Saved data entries
----

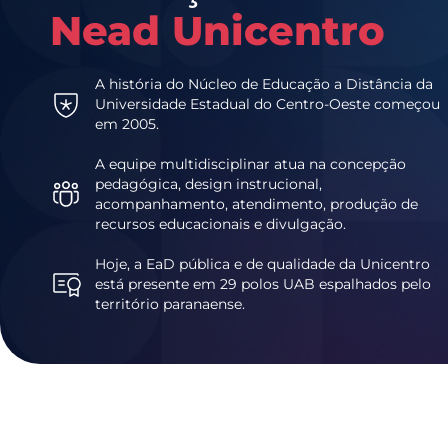
Nead Unicentro
A história do Núcleo de Educação a Distância da
Universidade Estadual do Centro-Oeste começou
em 2005.
A equipe multidisciplinar atua na concepção
pedagógica, design instrucional,
acompanhamento, atendimento, produção de
recursos educacionais e divulgação.
Hoje, a EaD pública e de qualidade da Unicentro
está presente em 29 polos UAB espalhados pelo
território paranaense.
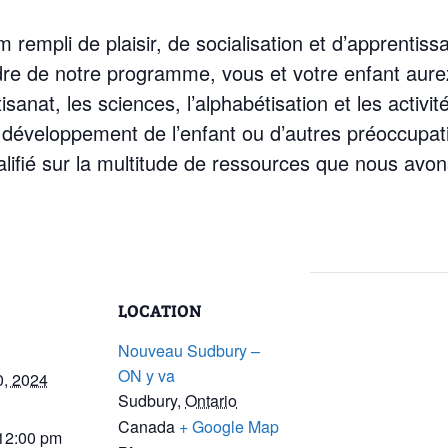
rempli de plaisir, de socialisation et d’apprentissa
re de notre programme, vous et votre enfant aurez 
tisanat, les sciences, l’alphabétisation et les activit
 développement de l’enfant ou d’autres préoccupat
lifié sur la multitude de ressources que nous avons 
LOCATION
Nouveau Sudbury –
ON y va
0, 2024
Sudbury
,
Ontario
Canada
+ Google Map
 12:00 pm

----

In the entries above, take the line containing "développement de l’enfant" and each later line through the last, and repeat them exactly. Output nothing else.

> **SOLVED EXERCISE**
 développement de l’enfant ou d’autres préoccupat
lifié sur la multitude de ressources que nous avons 
LOCATION
Nouveau Sudbury –
ON y va
0, 2024
Sudbury
,
Ontario
Canada
+ Google Map
 12:00 pm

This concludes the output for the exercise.